Configure the deployed application
We did not yet set the region of interest to focus the mask detection on a specific area of the video/camera feed. This is only possible after the application is deployed because it is a configuration on the local level. After the application was deployed and is running, we navigate to the device in Viso Suite (Deployment -> Devices) and access Local configuration. We see all the deployed modules that are part of the running application and select the “region of interest” module.
After the cloud service requests an image frame, we can draw the region of interest (ROI) using the polygon shape. After defining the area in which the mask detection should be performed, we are prompted to set its name. We click “Save” to confirm the local configuration.
Previewing the results
Since we have the output video module deployed as part of the application, we can now visualize the output of the computer vision pipeline. Because we set the output source as “localhost,” we can view it directly from within the browser. The output view node could be used to monitor the results from multiple input (multiple cameras) and output (parallel application paths) image sources. In our tutorial, we used one input feed (video file). Therefore, we have a result output stream available.
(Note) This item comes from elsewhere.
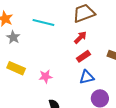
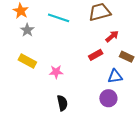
red arrow: (80, 37) -> (112, 36), moved
blue triangle: (87, 77) -> (115, 76), moved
The results show how only faces within the region of interest (ROI) are detected. For each detected face, the computer vision app returns a value “mask” or “no-mask,” which is updated in real-time if a person is putting on or taking off a mask.
Flexibility and Agility
The application can now be easily updated and maintained using the Viso Builder. For example, we can switch the entire processing hardware platform to GPU – without rewriting the code of the application. For instance, Viso Suite makes it easy to use the just-released Intel iGPU, which boosts performance and efficiency, resulting in significant economic cost savings for large-scale production systems.
We can switch from a video file to a webcam that we can plug into the device or use the video feed of any network security camera. It’s easily possible to use multiple video inputs or increase the complexity of the application logic. And, importantly, we can easily migrate and roll out the application to new hardware devices.
The enterprise-grade versioning system and dependency management of Viso Suite allow to safely roll out new applications to a fleet of devices. The built-in device fleet management ensures end-to-end security and scalability. If needed, we can roll out new versions in batches and easily roll them back to prior application versions.
We believe privacy and security are the most critical aspects of computer vision. Computer vision often involves sensitive data, including images of people (employees, customers) or intellectual property (machines, processes, etc.). Industry leaders use Viso Suite in healthcare, manufacturing, retail, government/public services, and other industries requiring the highest data privacy levels.
Because connecting separate tools is vulnerable to severe security and privacy issues, Viso Suite provides end-to-end capabilities to manage and protect the entire process. This is why we need to fully manage the devices, ML model deployment, inference pipelines, access management, encryption – in one place.
All visual data is processed locally, with on-device machine learning (Edge AI). This is not only much more performance- and cost-efficient, it also ensures that no video images are sent to a cloud. We can process the images in real-time, without even storing them on-device. In our tutorial app, we included an output video preview that can only be accessed on a local level. We can always deploy the application without the module and even remove the local preview entirely.
The output data is text strings “mask”/”no-mask” without sensitive visual data. This edge intelligence moves AI capabilities from the cloud to the edge device instead of moving all data to the cloud before processing it there – enabling private deep learning applications.